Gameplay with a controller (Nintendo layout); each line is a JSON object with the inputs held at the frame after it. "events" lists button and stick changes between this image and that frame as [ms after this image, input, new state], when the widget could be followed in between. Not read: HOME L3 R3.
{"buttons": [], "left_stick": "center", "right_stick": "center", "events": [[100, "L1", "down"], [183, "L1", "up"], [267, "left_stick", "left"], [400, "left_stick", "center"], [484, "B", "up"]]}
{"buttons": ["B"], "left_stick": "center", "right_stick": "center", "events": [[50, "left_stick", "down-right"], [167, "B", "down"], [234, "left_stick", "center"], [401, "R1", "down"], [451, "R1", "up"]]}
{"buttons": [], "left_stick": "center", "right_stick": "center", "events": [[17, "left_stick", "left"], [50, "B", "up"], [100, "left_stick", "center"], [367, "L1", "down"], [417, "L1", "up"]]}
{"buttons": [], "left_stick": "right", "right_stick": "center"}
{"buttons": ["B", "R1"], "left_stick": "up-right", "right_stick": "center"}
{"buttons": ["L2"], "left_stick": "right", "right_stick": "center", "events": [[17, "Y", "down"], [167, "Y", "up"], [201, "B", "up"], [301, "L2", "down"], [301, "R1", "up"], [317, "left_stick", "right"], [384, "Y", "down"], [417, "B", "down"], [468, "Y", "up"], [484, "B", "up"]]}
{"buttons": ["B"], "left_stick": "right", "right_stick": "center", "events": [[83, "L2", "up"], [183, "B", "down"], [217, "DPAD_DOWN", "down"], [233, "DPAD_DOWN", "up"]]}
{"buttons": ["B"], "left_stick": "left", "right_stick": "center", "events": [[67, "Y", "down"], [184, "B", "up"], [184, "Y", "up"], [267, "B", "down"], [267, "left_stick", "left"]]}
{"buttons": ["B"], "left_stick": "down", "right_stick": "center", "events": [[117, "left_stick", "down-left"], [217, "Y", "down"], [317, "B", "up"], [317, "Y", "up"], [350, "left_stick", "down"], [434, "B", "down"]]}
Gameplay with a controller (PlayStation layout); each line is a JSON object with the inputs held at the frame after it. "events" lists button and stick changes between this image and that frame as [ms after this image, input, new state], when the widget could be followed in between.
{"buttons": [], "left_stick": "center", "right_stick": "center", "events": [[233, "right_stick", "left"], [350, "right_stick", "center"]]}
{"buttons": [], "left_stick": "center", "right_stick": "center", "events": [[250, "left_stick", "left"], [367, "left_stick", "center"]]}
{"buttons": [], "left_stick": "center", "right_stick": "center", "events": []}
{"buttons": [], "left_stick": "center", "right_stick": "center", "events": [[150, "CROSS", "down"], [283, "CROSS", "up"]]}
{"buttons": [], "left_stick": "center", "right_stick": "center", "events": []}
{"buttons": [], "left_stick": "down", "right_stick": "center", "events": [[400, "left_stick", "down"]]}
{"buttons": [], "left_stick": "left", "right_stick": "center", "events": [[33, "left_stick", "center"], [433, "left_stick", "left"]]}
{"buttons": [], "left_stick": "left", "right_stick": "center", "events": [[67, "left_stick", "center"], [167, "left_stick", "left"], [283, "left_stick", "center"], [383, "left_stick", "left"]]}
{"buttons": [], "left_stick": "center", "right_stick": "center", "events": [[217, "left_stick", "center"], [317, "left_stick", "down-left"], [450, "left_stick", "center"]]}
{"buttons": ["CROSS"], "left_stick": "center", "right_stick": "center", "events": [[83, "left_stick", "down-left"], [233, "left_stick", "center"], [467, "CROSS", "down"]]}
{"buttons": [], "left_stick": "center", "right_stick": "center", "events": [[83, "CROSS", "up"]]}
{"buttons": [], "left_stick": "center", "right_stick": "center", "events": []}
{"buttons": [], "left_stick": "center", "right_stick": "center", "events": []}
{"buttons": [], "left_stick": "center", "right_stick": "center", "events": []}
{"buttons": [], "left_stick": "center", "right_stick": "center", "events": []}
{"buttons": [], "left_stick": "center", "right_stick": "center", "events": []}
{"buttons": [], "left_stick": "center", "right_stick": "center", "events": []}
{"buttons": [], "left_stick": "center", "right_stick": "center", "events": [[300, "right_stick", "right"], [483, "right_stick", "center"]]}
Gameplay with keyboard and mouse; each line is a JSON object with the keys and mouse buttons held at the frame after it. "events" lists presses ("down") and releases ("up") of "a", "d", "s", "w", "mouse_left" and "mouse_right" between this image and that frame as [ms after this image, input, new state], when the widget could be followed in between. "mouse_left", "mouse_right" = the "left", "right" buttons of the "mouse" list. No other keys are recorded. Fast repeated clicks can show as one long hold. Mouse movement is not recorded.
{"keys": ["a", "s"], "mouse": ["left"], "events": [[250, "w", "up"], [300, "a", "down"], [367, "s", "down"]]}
= = = = = = =
Once the records have been read, print them all again exactly.

Gameplay with a controller (Nintendo layout); each line is a JSON object with the inputs held at the frame after it. "events" lists button and stick changes between this image and that frame as [ms after this image, input, new state], when the widget could be followed in between. Not read: HOME L3 R3.
{"buttons": [], "left_stick": "center", "right_stick": "center", "events": [[100, "L1", "down"], [183, "L1", "up"], [267, "left_stick", "left"], [400, "left_stick", "center"], [484, "B", "up"]]}
{"buttons": ["B"], "left_stick": "center", "right_stick": "center", "events": [[50, "left_stick", "down-right"], [167, "B", "down"], [234, "left_stick", "center"], [401, "R1", "down"], [451, "R1", "up"]]}
{"buttons": [], "left_stick": "center", "right_stick": "center", "events": [[17, "left_stick", "left"], [50, "B", "up"], [100, "left_stick", "center"], [367, "L1", "down"], [417, "L1", "up"]]}
{"buttons": [], "left_stick": "right", "right_stick": "center"}
{"buttons": ["B", "R1"], "left_stick": "up-right", "right_stick": "center"}
{"buttons": ["L2"], "left_stick": "right", "right_stick": "center", "events": [[17, "Y", "down"], [167, "Y", "up"], [201, "B", "up"], [301, "L2", "down"], [301, "R1", "up"], [317, "left_stick", "right"], [384, "Y", "down"], [417, "B", "down"], [468, "Y", "up"], [484, "B", "up"]]}
{"buttons": ["B"], "left_stick": "right", "right_stick": "center", "events": [[83, "L2", "up"], [183, "B", "down"], [217, "DPAD_DOWN", "down"], [233, "DPAD_DOWN", "up"]]}
{"buttons": ["B"], "left_stick": "left", "right_stick": "center", "events": [[67, "Y", "down"], [184, "B", "up"], [184, "Y", "up"], [267, "B", "down"], [267, "left_stick", "left"]]}
{"buttons": ["B"], "left_stick": "down", "right_stick": "center", "events": [[117, "left_stick", "down-left"], [217, "Y", "down"], [317, "B", "up"], [317, "Y", "up"], [350, "left_stick", "down"], [434, "B", "down"]]}
Gameplay with a controller (PlayStation layout); each line is a JSON object with the inputs held at the frame after it. "events" lists button and stick changes between this image and that frame as [ms after this image, input, new state], when the widget could be followed in between.
{"buttons": [], "left_stick": "center", "right_stick": "center", "events": [[233, "right_stick", "left"], [350, "right_stick", "center"]]}
{"buttons": [], "left_stick": "center", "right_stick": "center", "events": [[250, "left_stick", "left"], [367, "left_stick", "center"]]}
{"buttons": [], "left_stick": "center", "right_stick": "center", "events": []}
{"buttons": [], "left_stick": "center", "right_stick": "center", "events": [[150, "CROSS", "down"], [283, "CROSS", "up"]]}
{"buttons": [], "left_stick": "center", "right_stick": "center", "events": []}
{"buttons": [], "left_stick": "down", "right_stick": "center", "events": [[400, "left_stick", "down"]]}
{"buttons": [], "left_stick": "left", "right_stick": "center", "events": [[33, "left_stick", "center"], [433, "left_stick", "left"]]}
{"buttons": [], "left_stick": "left", "right_stick": "center", "events": [[67, "left_stick", "center"], [167, "left_stick", "left"], [283, "left_stick", "center"], [383, "left_stick", "left"]]}
{"buttons": [], "left_stick": "center", "right_stick": "center", "events": [[217, "left_stick", "center"], [317, "left_stick", "down-left"], [450, "left_stick", "center"]]}
{"buttons": ["CROSS"], "left_stick": "center", "right_stick": "center", "events": [[83, "left_stick", "down-left"], [233, "left_stick", "center"], [467, "CROSS", "down"]]}
{"buttons": [], "left_stick": "center", "right_stick": "center", "events": [[83, "CROSS", "up"]]}
{"buttons": [], "left_stick": "center", "right_stick": "center", "events": []}
{"buttons": [], "left_stick": "center", "right_stick": "center", "events": []}
{"buttons": [], "left_stick": "center", "right_stick": "center", "events": []}
{"buttons": [], "left_stick": "center", "right_stick": "center", "events": []}
{"buttons": [], "left_stick": "center", "right_stick": "center", "events": []}
{"buttons": [], "left_stick": "center", "right_stick": "center", "events": []}
{"buttons": [], "left_stick": "center", "right_stick": "center", "events": [[300, "right_stick", "right"], [483, "right_stick", "center"]]}
Gameplay with keyboard and mouse; each line is a JSON object with the keys and mouse buttons held at the frame after it. "events" lists presses ("down") and releases ("up") of "a", "d", "s", "w", "mouse_left" and "mouse_right" between this image and that frame as [ms after this image, input, new state], when the widget could be followed in between. "mouse_left", "mouse_right" = the "left", "right" buttons of the "mouse" list. No other keys are recorded. Fast repeated clicks can show as one long hold. Mouse movement is not recorded.
{"keys": ["a", "s"], "mouse": ["left"], "events": [[250, "w", "up"], [300, "a", "down"], [367, "s", "down"]]}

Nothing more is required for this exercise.